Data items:

....

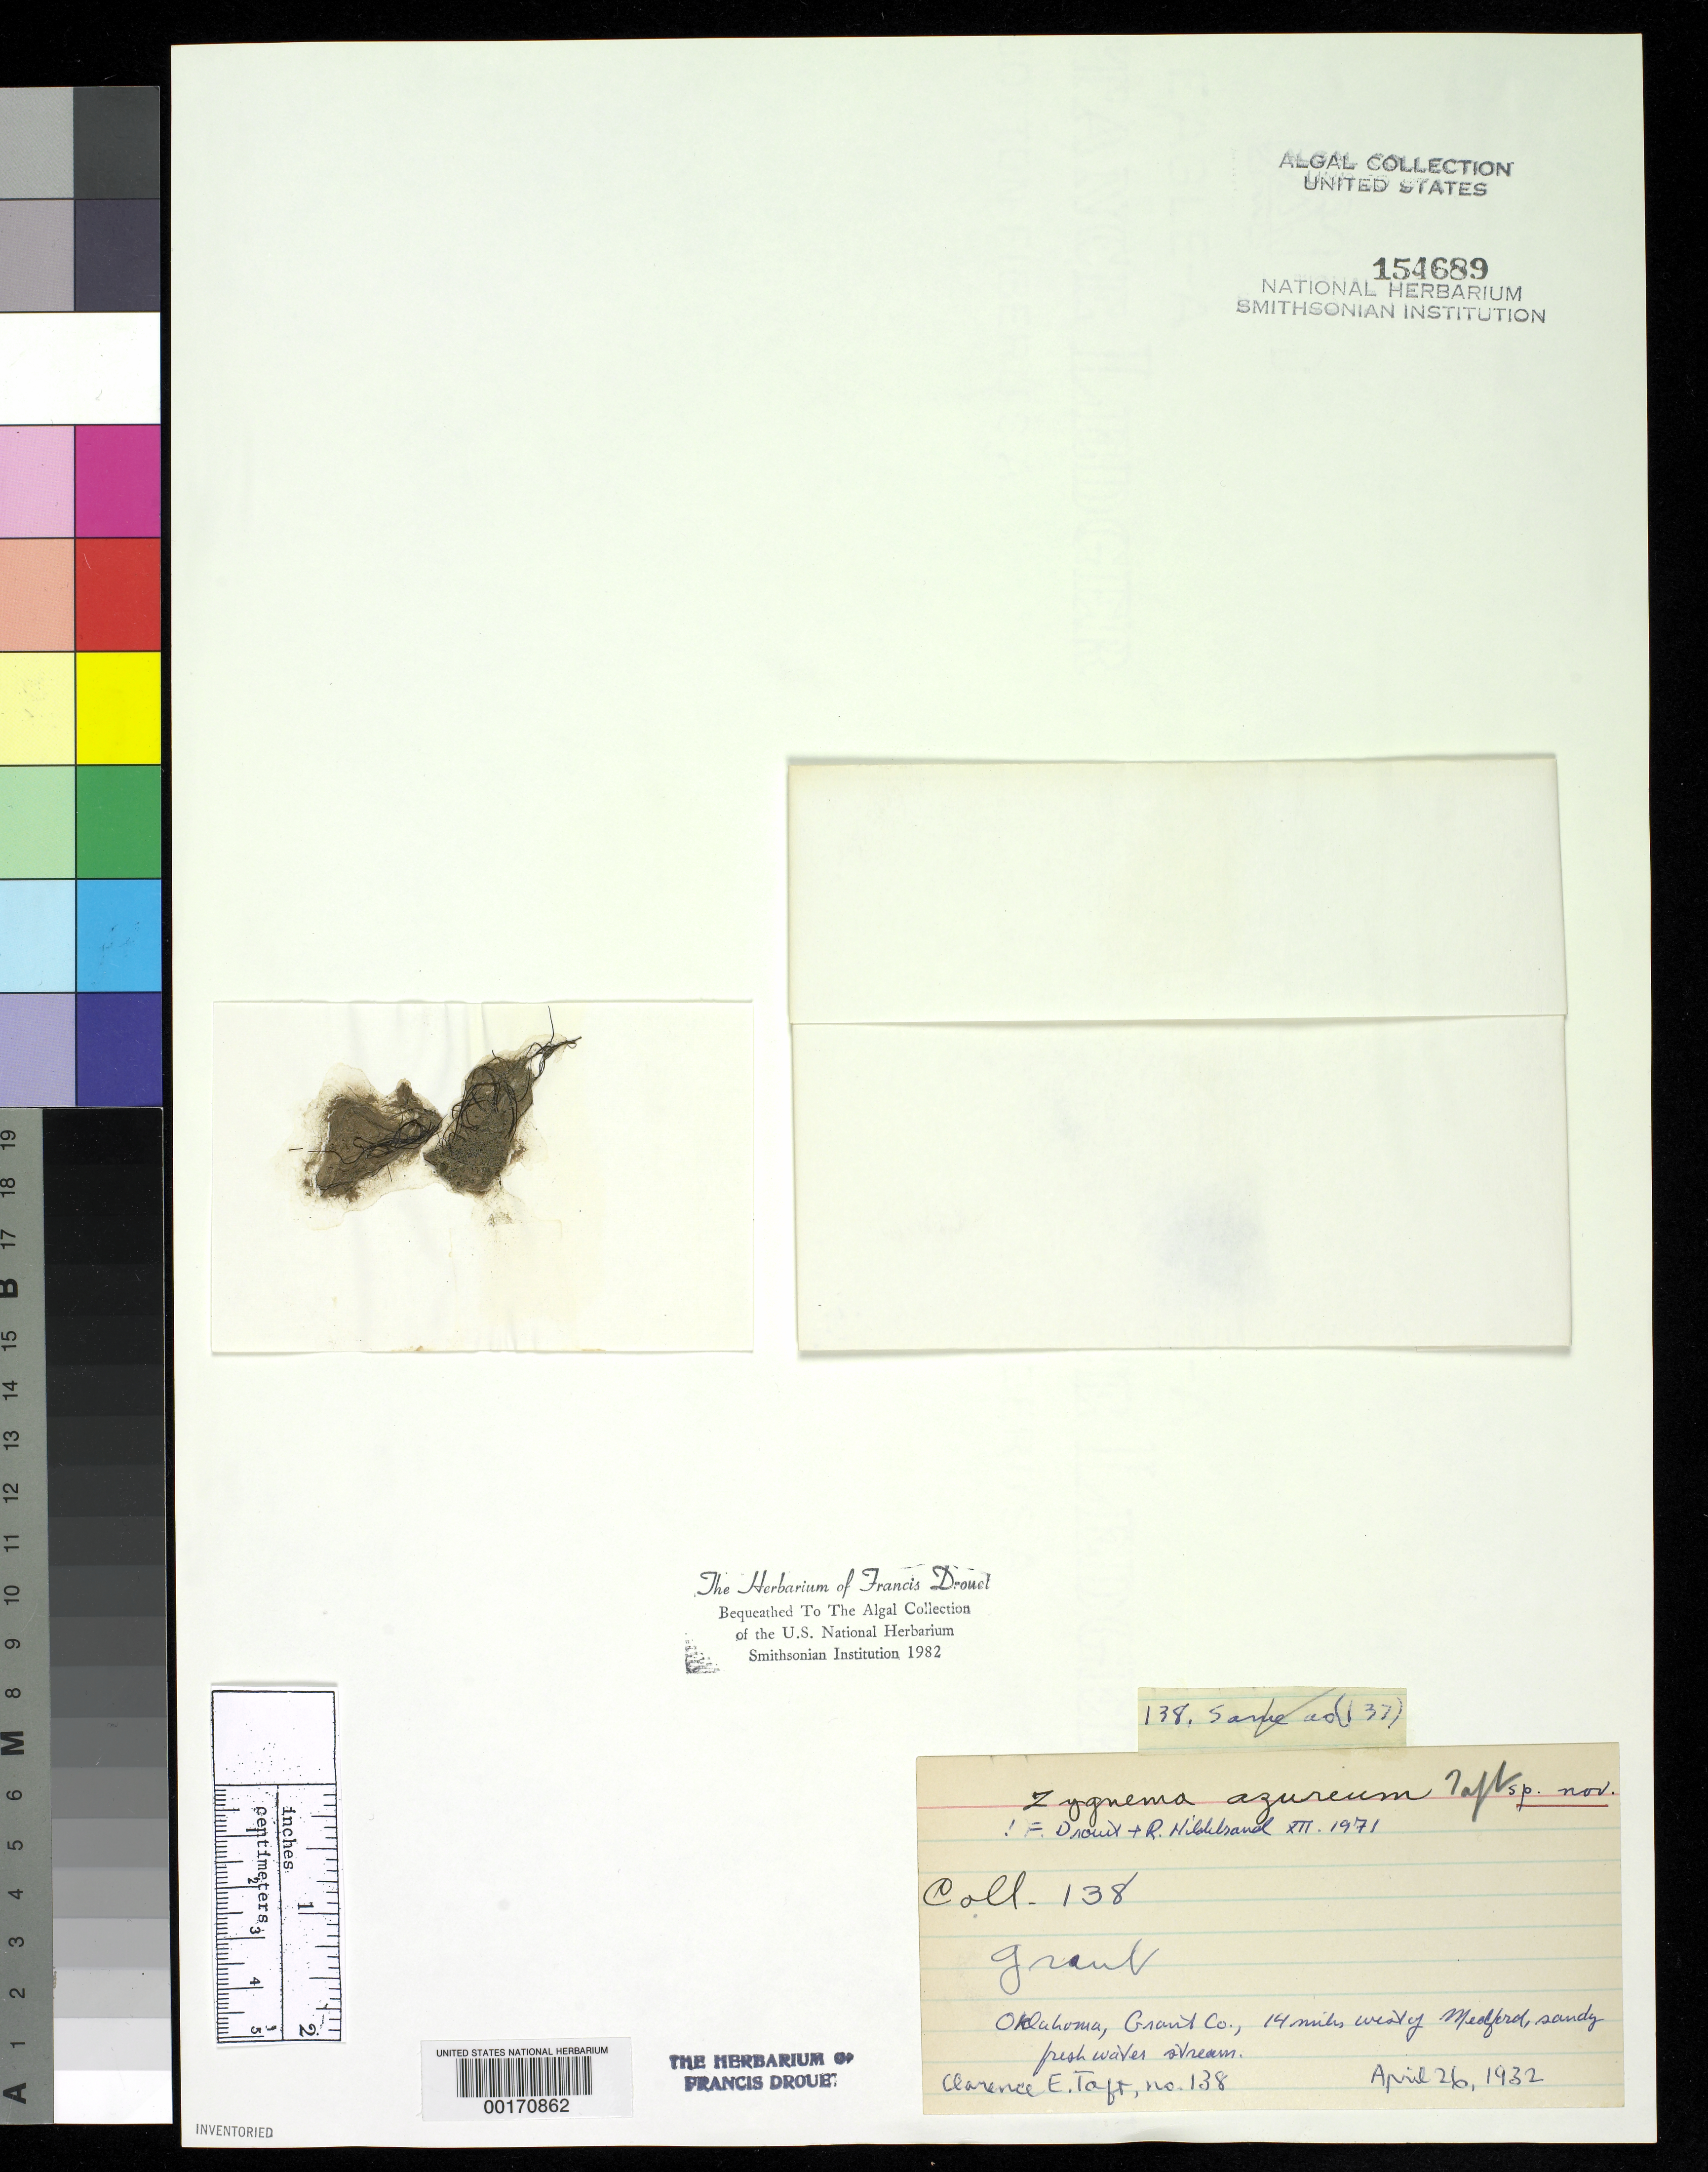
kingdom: Plantae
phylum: Charophyta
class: Zygnematophyceae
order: Zygnematales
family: Zygnemataceae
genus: Zygnema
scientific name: Zygnema azureum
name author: C.E. Taft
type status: Holotype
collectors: C. E. Taft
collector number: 138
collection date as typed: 26 Apr 1932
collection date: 1932-04-26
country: United States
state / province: Oklahoma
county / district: Grant County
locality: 14 miles west of Medford.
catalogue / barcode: US 154689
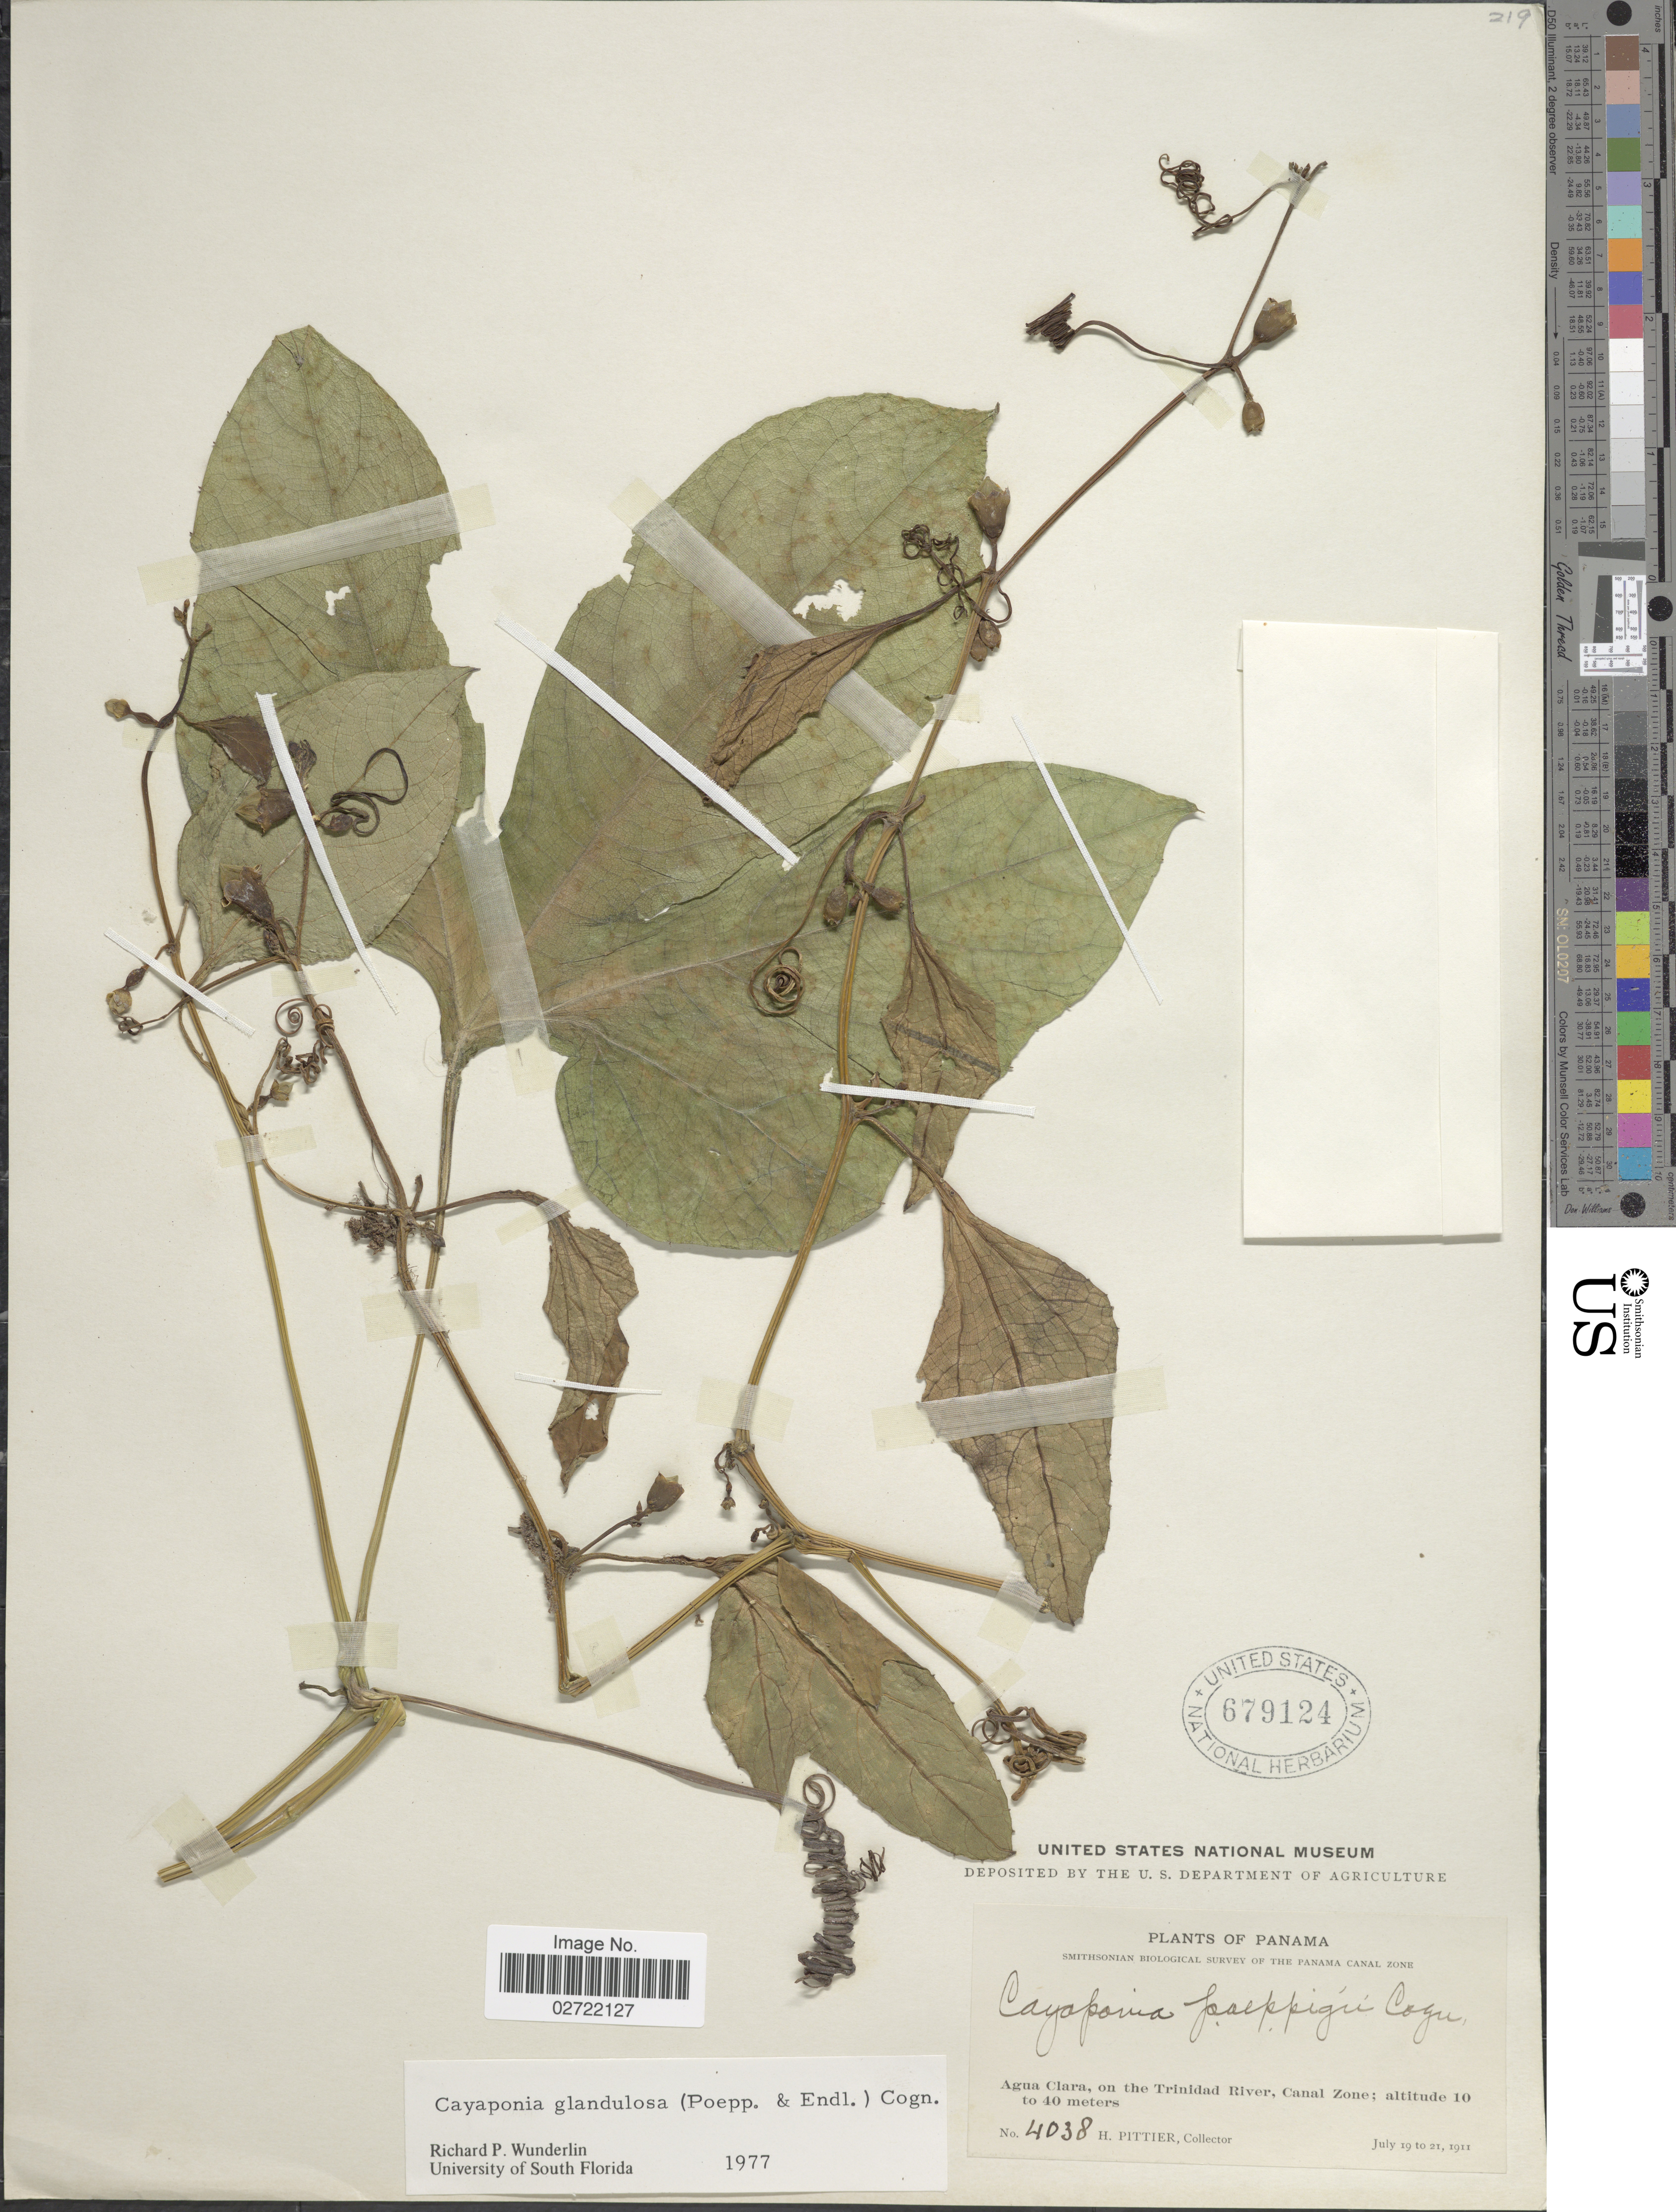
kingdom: Plantae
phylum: Tracheophyta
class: Magnoliopsida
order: Cucurbitales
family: Cucurbitaceae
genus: Cayaponia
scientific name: Cayaponia glandulosa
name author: (Poepp. & Endl.) Cogn.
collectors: H. F. Pittier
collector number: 4038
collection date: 1911-07-19/1911-07-21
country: Panama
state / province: Colón / Panamá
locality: Agua Clara, on the Trinidad River, Canal Zone.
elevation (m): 10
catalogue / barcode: US 679124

....

#### [Goal]
Quote the entries from the line with "collection date: 1932-04-26" to the line with "genus: Cayaponia", keeping both of those lines. Leave the pictures out of your answer.

#### [Task response]
collection date: 1932-04-26
country: United States
state / province: Oklahoma
county / district: Grant County
locality: 14 miles west of Medford.
catalogue / barcode: US 154689
kingdom: Plantae
phylum: Tracheophyta
class: Magnoliopsida
order: Cucurbitales
family: Cucurbitaceae
genus: Cayaponia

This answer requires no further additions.